- Born: January 17, 1752 Hudson, Albany County, Province of New York
- Died: August 23, 1816 (aged 64) Meadville, Pennsylvania, US
- Occupation: Military officer
- Known for: Founder of Meadville, Pennsylvania
- Spouses: Agnes Mead,; Jennett Mead;
- Children: 7

= David Mead (military general) =

American general (1752–1816)

Major General David Mead (January 17, 1752 – August 23, 1816) was an American military general and founder of Meadville, Pennsylvania.

==Life==
David Mead was born January 17, 1752, in Hudson, Albany County, Province of New York, the son of Darius Mead and Ruth Mead. He was married twice, to Agnes Mead and Jennett Mead and had seven children. With a party of ten settlers, he founded Meadville, Pennsylvania, on May 12, 1788, at the confluence of Cussewago and French Creeks, near transportation routes.

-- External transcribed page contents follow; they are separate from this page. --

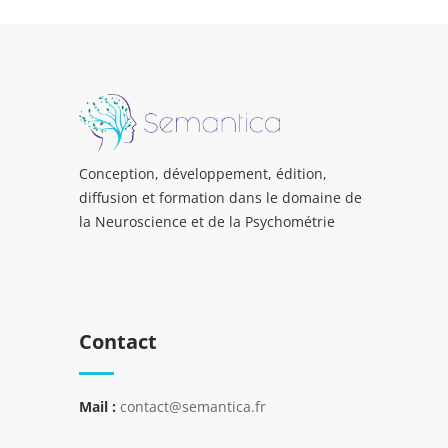
Conception, développement, édition,
diffusion et formation dans le domaine de
la Neuroscience et de la Psychométrie
Contact
Mail :
contact@semantica.fr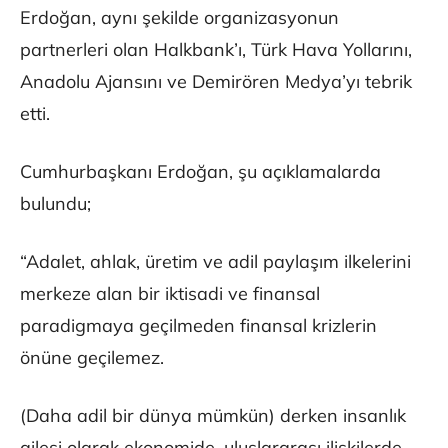
Erdoğan, aynı şekilde organizasyonun
partnerleri olan Halkbank’ı, Türk Hava Yollarını,
Anadolu Ajansını ve Demirören Medya’yı tebrik
etti.
Cumhurbaşkanı Erdoğan, şu açıklamalarda
bulundu;
“Adalet, ahlak, üretim ve adil paylaşım ilkelerini
merkeze alan bir iktisadi ve finansal
paradigmaya geçilmeden finansal krizlerin
önüne geçilemez.
(Daha adil bir dünya mümkün) derken insanlık
ailesi olarak ekonomide, uluslararası ilişkilerde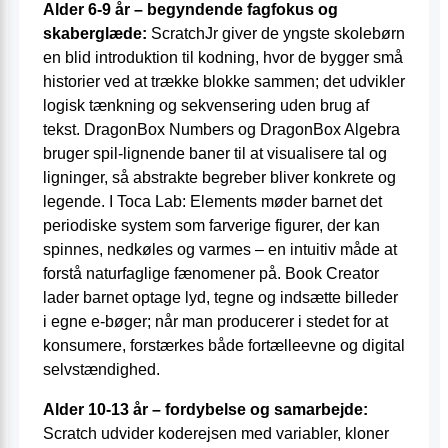
Alder 6-9 år – begyndende fagfokus og
skaberglæde:
ScratchJr giver de yngste skolebørn
en blid introduktion til kodning, hvor de bygger små
historier ved at trække blokke sammen; det udvikler
logisk tænkning og sekvensering uden brug af
tekst. DragonBox Numbers og DragonBox Algebra
bruger spil­-lignende baner til at visualisere tal og
ligninger, så abstrakte begreber bliver konkrete og
legende. I Toca Lab: Elements møder barnet det
periodiske system som farverige figurer, der kan
spinnes, nedkøles og varmes – en intuitiv måde at
forstå naturfaglige fænomener på. Book Creator
lader barnet optage lyd, tegne og indsætte billeder
i egne e-bøger; når man producerer i stedet for at
konsumere, forstærkes både fortælleevne og digital
selvstændighed.
Alder 10-13 år – fordybelse og samarbejde:
Scratch udvider koderejsen med variabler, kloner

Mead was an ensign in the 1st Battalion during the Revolutionary War. In 1796 he was appointed justice of the peace for "the Township of Mead in the county of Allegheny" and served as associate judge from 1803 until his death. He was major general of the 14th and 16th divisions of the Pennsylvania Militia and reappointed by Governor Snyder for the War of 1812. He was a charter member of Allegheny College. His daughter Elizabeth married Pennsylvania State politician Patrick Farrelly.

He died August 23, 1816, and is buried in Meadville.

==Legacy==
A replica of the Mead cabin was erected along French Creek in Meadville during the city's bicentennial celebration in 1988.